What emerges clearly is that Qwen 3.5 9B, at 30 tokens per second on a consumer GPU with 16 GB of VRAM, does things that up until a year ago would have required access to expensive frontier APIs. It explains quantum physics with the clarity of a good teacher, reads blurry tables like an analyst, writes code with theoretical awareness of limits, plans multilingual trips with cultural coherence, finds specific pages in a 460-page report, describes a messy room and recognizes its reflections. All this runs offline, without sending a single byte to any server.
The limits are there and must be stated without discounts. The blocking behavior on very long outputs or extended contexts is the main problem: it requires explicit prompts and introduces uncertainty in the workflow that those using these tools in production must manage. The first interrupted attempt in the coding test, the three silences in the document test, are not negligible defects; they are behaviors that a professional user must learn to anticipate.
There also remains an open question that no local test can solve: privacy and the origin of the training data. Qwen is a project of Alibaba Cloud, a Chinese company subject to Beijing's legislation. Running the model locally solves the issue of data transmission during inference—the prompts do not leave the machine—but says nothing about what the model saw during training, nor about any potential biases related to the geopolitical context of those who created it.
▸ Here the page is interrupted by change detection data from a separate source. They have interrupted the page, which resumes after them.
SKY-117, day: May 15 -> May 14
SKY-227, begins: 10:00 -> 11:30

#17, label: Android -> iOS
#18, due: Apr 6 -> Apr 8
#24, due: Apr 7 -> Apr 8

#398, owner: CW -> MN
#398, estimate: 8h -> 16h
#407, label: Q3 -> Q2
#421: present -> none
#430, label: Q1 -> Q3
For many personal and professional uses, the question is irrelevant; for others, in regulated areas, in contexts where data sovereignty is a legal constraint, it is worth reflecting on it before integrating it into a critical workflow.
On the cloud front, competition remains asymmetric for tasks requiring deep multi-step reasoning, encyclopedic knowledge updated in real-time, and management of massive contexts without unpredictable behavior. Frontier models like Claude, ChatGPT, and Gemini still play on a different field for these scenarios. But the gap narrows with every release, and the direction is clear.
The Desire to Continue
This experience was what I hoped it would be: instructive, concrete, at times surprising. Installing a model of this quality locally, on a PC that is not a five-thousand-euro workstation, and getting responses that hold up against the best cloud services, would have seemed out of reach only twelve months ago. It isn't anymore.
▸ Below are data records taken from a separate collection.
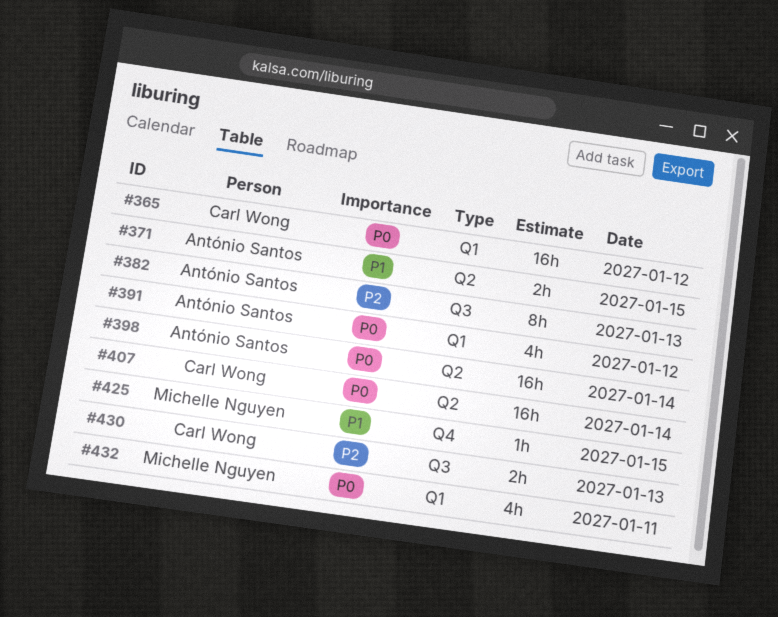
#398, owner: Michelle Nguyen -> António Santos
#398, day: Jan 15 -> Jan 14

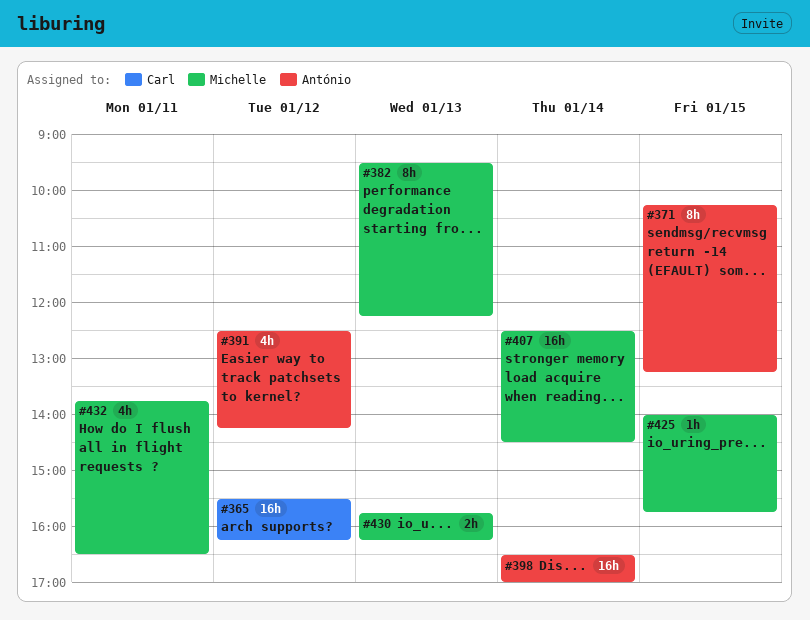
#371, estimate: 2h -> 8h
#382, owner: António Santos -> Michelle Nguyen
#407, owner: Carl Wong -> Michelle Nguyen
#430, owner: Carl Wong -> Michelle Nguyen

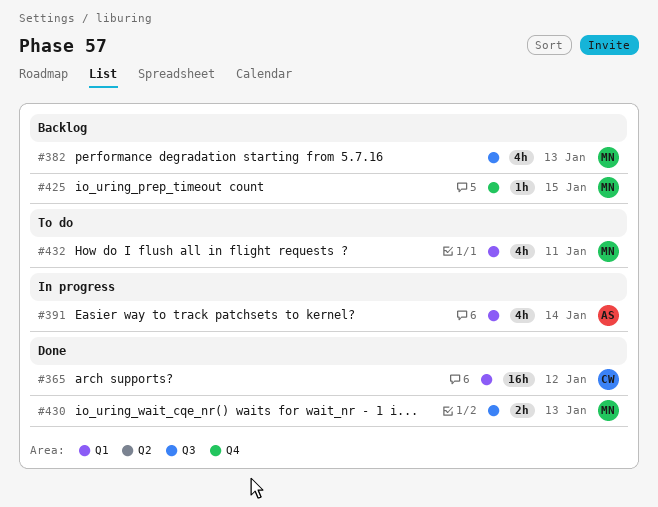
#371: present -> none
#382, estimate: 8h -> 4h
#391, day: Jan 12 -> Jan 14
#398: present -> none
#407: present -> none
Qwen 3.5 9B is certainly the most discussed open-weight model of recent weeks, and the fame it had built with previous versions of the family was not unfounded. But it is also just one of the points of this rapidly evolving ecosystem. For those with less VRAM or seeking excellence in coding, Microsoft's Phi-4-mini deserves attention. For those working primarily in Italian or European languages, the variants of Mistral have specific interesting features. Each model excels in something and gives way in another: the choice always depends on the use case, and the use case is known only to the one in front of the keyboard.
The point, however, is not which model to choose. The point is that this choice exists, is accessible, and works. Local LLMs, or SLMs if you prefer the more precise designation, are no longer an experiment for enthusiasts with laboratory hardware. They are current, functioning, improvable tools that respect privacy and that, with a hardware level just above the standard consumer one, become powerful allies for designing, writing, analyzing, and building.
You just need to be willing to get your hands dirty. And with these tools, hands get less and less dirty.